J'avais le mal du pays et pleurais souvent mon Maroc et ma ville de naissance. C'est alors que je réalisais que j'avais quitté pour toujours notre petit paradis et les beaux souvenirs de mon enfance, de ma famille et de mes amis les plus chers. J'avais à peine 25 ans. Je réalisais avoir abandonné ce passé sur un coup de tête que je regrettais. Ces souvenirs retrouvés je le garderai en moi jusqu’à la fin de ma vie.
Je n'ai jamais oublié mon pays natal ni les amis de ma jeunesse inoubliable et heureuse. De ce fait et après 4 ans d’un mariage pas très heureux j’ai choisi de ne pas détruire mon foyer et me suis forcée à m’adapter et à aimer mon nouveau pays. Mes enfants étaient mes plus beaux trésors. Ils m’ont rendu mon amour au centuple. Veuve depuis plus de 22 ans je suis aujourd’hui libre et heureuse entourée d'un monde que j’aime et fière d’avoir créé afin de faire face à la vie et au futur.
Pour moi Marrakech était la plus belle ville du monde où musulmans, juifs et chrétiens se côtoyaient en bons termes, où nous avions entre nous de très bonnes relations, où nous faisions partie d'une même famille marrakchie et où personne ne s'intéressait au fait qu'un tel soit marocain, français, russe ou grec ou que sais-je encore.
J'ai dit plus haut qu'un camarade marrakchi m'avait gratifiée du surnom de Myosotis. Il semble que ce terme devait me poursuivre. Ici je rapporte une autre apparition de ce FORGET-ME-NOT. Une de mes sœurs aînée, âgée à présent de 91 ans a été frappée par la terrible maladie d'ALZHEIMER.

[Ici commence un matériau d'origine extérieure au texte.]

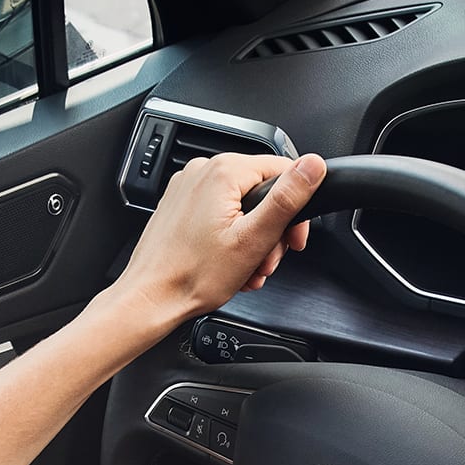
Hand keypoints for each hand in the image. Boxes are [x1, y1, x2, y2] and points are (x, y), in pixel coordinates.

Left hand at [105, 152, 326, 331]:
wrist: (151, 298)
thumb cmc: (193, 276)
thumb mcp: (253, 239)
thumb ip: (287, 199)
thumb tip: (313, 166)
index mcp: (223, 172)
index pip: (282, 171)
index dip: (296, 209)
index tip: (294, 240)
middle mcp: (203, 171)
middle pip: (261, 191)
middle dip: (271, 231)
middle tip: (265, 261)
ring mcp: (188, 188)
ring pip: (241, 205)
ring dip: (252, 239)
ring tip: (245, 268)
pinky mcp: (181, 205)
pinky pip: (219, 212)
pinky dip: (231, 237)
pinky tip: (229, 262)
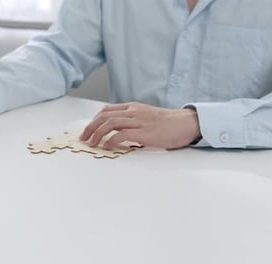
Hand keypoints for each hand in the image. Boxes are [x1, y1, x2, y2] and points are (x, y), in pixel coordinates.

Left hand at [80, 102, 201, 149]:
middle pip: (104, 116)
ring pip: (110, 123)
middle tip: (84, 138)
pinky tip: (108, 147)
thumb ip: (134, 121)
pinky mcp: (145, 132)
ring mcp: (139, 121)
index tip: (89, 130)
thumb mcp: (148, 117)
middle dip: (90, 127)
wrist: (187, 123)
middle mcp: (134, 112)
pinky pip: (122, 134)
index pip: (107, 110)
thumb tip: (120, 133)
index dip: (94, 120)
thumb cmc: (170, 123)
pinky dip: (111, 141)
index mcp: (134, 107)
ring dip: (97, 134)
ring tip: (92, 144)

L'amie de l'une de mes sœurs et moi-même sommes en relation avec une infirmière diplômée experte à s'occuper au sein d'un groupe support des personnes atteintes de cette maladie et des familles de ceux qui souffrent de cette maladie.
Aussi j'ai eu une grande surprise un jour, lorsque cette infirmière m'apprit que l'organisme auquel elle appartenait avait pour nom . Certes ce nom est tout à fait justifié dans ce cas, mais pour moi, il ravivait certains souvenirs anciens.
Dans les Chkoun Ana parus j'ai pu lire qu'un auteur faisait raconter son vécu marrakchi par un prétendu Mounéro. Personnellement je reste attachée à l'appellation de Myosotis, et si cet ami du passé a l'occasion de lire un jour ces lignes, qu'il soit assuré que je n'ai rien oublié de Marrakech, de mes amis, de mes joies et de mes peines.
Pour terminer, marrakchis d'hier et d'aujourd'hui, je vous dédie, ce sonnet de Félix D'Arvers qui évoque tant de choses pour moi.
Mon âme a son secret, Ma vie a son mystère.
Un amour éternel en un moment conçu.
Le mal est sans espoir, aussi j'ai dû le taire
Et celle qui l'a fait n'en a jamais rien su.
Hélas j'aurai passé près d'elle inaperçu.
Toujours à ses côtés et pourtant solitaire
Et j'aurai jusqu'au bout fait mon temps sur la terre
N'osant rien demander et n'ayant rien reçu.
Pour elle quoique Dieu l'ait faite douce et tendre
Elle ira son chemin distraite sans entendre
Le murmure d'amour élevé sous ses pas.
A l'austère devoir pieusement fidèle.
Elle dira lisant ces vers tous remplis d'elle ;
Quel est donc cette femme ? Et ne comprendra pas !
Merci à Myosotis de nous avoir conduit dans notre ville bienaimée et de nous avoir décrit tout ce que nous perdions à la quitter. Seul l'amour de nos proches peut nous en consoler.